I’ve been collecting stories about death-by-immolation among the energy destitute. Here are a few of them.

In January 2019, in Hidalgo, Mexico, about 85 people were burned alive while trying to collect gasoline from a pipeline that had been illegally tapped. The Associated Press report on the accident was somber and elegiac. “The lure of free fuel was irresistible for many: They came like moths to a flame, parking vehicles on a nearby road.”

The report continued, “This particular section of pipeline had come back into service after being offline for nearly four weeks when somebody punctured the line again…Hundreds showed up at the spigot, carrying plastic jugs and covering their faces with bandanas. A few threw rocks and swung sticks at soldiers who tried to shoo them away. Some fuel collectors brought their children along…What ignited the gasoline, no one seems to know. After the explosion, soldiers formed a perimeter around an area the size of a soccer field where townspeople were incinerated by the fireball, reduced to clumps of ash and bones.”

In May 2019, in Niger, 76 people died after an overturned tanker truck exploded as crowds tried to collect spilled fuel.

In July 2019, in Nigeria, a similar accident killed at least 45. As reported by the BBC: “People had gathered around the crashed tanker after the crash, with some attempting to salvage fuel.”

In August 2019, about 64 people were killed in a similar accident in Tanzania. Per a news report, “People were trying to recover fuel from the vehicle, which had overturned on a major road, when it exploded.”

In July of this year, in Kenya, at least 13 people were killed in yet another accident. “People had rushed to the scene with jerrycans to siphon off fuel from the overturned tanker before it exploded.”

About a month later, in Lebanon, which is in the midst of an ongoing energy crisis, at least 28 people died when a fuel tank exploded. According to Reuters, the Lebanese army “had seized a fuel storage tank hidden by black marketeers and was handing out gasoline to residents when the explosion occurred.”

On Wednesday, at the COP 26 confab in Glasgow, a draft agreement was being circulated that called for “just transitions to net-zero emissions.” But the rhetoric doesn’t match the reality.
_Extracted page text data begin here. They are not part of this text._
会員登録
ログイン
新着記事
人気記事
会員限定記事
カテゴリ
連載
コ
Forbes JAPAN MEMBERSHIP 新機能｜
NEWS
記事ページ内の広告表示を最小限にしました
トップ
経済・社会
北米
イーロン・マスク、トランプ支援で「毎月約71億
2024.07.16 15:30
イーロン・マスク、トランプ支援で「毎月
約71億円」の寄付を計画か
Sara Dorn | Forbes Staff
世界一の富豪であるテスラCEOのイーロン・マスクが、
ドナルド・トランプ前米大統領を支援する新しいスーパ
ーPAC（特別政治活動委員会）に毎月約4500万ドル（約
Amid the never-ending talk about net-zero and bans on hydrocarbons, it’s essential to remember those 400 dead, those mothers, fathers, brothers, and sisters in Sierra Leone, in Lebanon, Tanzania, Kenya, and elsewhere who were burned alive.

Those people didn’t die because of climate change. They died trying to get the fuel they need to live.
Forbes

2 thoughts on “COP’s Compassion Deficit: Global Elite’s Monstrous Contempt for World’s Poorest

  1. Mike Shellenberger documents this well in “Apocalypse Never.” He remarks that the average African woman spends half her waking hours collecting and cutting wood, just to cook her family’s meals.
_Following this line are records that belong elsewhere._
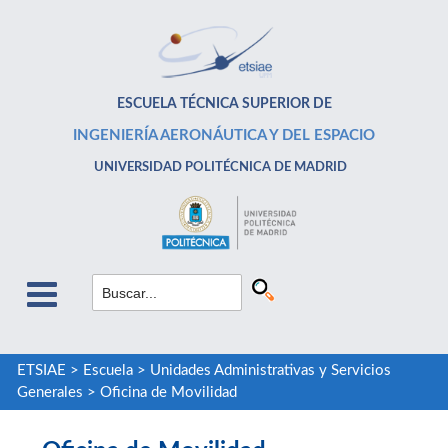
ESCUELA TÉCNICA SUPERIOR DE
INGENIERÍA AERONÁUTICA Y DEL ESPACIO
UNIVERSIDAD POLITÉCNICA DE MADRID
ETSIAE
>
Escuela
>
Unidades Administrativas y Servicios
Generales
>
Oficina de Movilidad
    Preserving poverty isn’t limited to the third world.

    Lyndon Johnson, Walter Reuther, and Sargent Shriver designed the Great Society. They started with stack-and-pack housing to concentrate drugs, crime, and poverty. Then they addicted poor families to welfare. Then they destroyed families with “No free stuff if there’s a man in the house.” This was not an accident. It was not an unforeseen consequence. It cannot be chalked up to incompetence, or simple stupidity. It was the same monstrous conspiracy to maintain poverty, for the benefit of the elites. They want their feudalism back.
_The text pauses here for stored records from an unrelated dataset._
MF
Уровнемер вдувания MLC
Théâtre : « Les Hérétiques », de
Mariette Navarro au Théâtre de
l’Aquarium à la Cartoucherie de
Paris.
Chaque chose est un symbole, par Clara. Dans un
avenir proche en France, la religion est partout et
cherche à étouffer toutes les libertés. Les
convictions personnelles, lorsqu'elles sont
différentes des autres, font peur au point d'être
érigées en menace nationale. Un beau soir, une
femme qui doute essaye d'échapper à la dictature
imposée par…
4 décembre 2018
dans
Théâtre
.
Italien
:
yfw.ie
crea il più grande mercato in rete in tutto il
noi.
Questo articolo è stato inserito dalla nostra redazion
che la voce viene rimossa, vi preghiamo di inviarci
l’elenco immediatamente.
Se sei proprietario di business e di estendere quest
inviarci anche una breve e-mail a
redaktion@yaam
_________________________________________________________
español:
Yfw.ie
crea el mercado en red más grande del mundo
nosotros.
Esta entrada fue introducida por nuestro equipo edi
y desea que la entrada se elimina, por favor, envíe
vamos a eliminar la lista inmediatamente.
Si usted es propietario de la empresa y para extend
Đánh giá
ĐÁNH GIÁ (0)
    1. As repeatedly shown, members of the ‘poor lower class’ are not stupid but without them and its maintenance there would be no elite ‘upper ruling class’. The structure is historic for the purpose of money transfer. RE, like the divine rights of kings, is a fallacious construct, designed to keep ‘them’ in their place; subservient.

      What is interesting about RE is that gas, natural or coke generated, is being replaced by more expensive electric stoves – in the middle of cooking dinner your smart meter turns the power off – what a wonderful idea! Starve and freezing of the lower class.

      Reference to the ‘first world’ has been irrelevent for years; those below being supported by the elites are superfluous to requirements, as they always have been.

      I see no ships; I see no equality!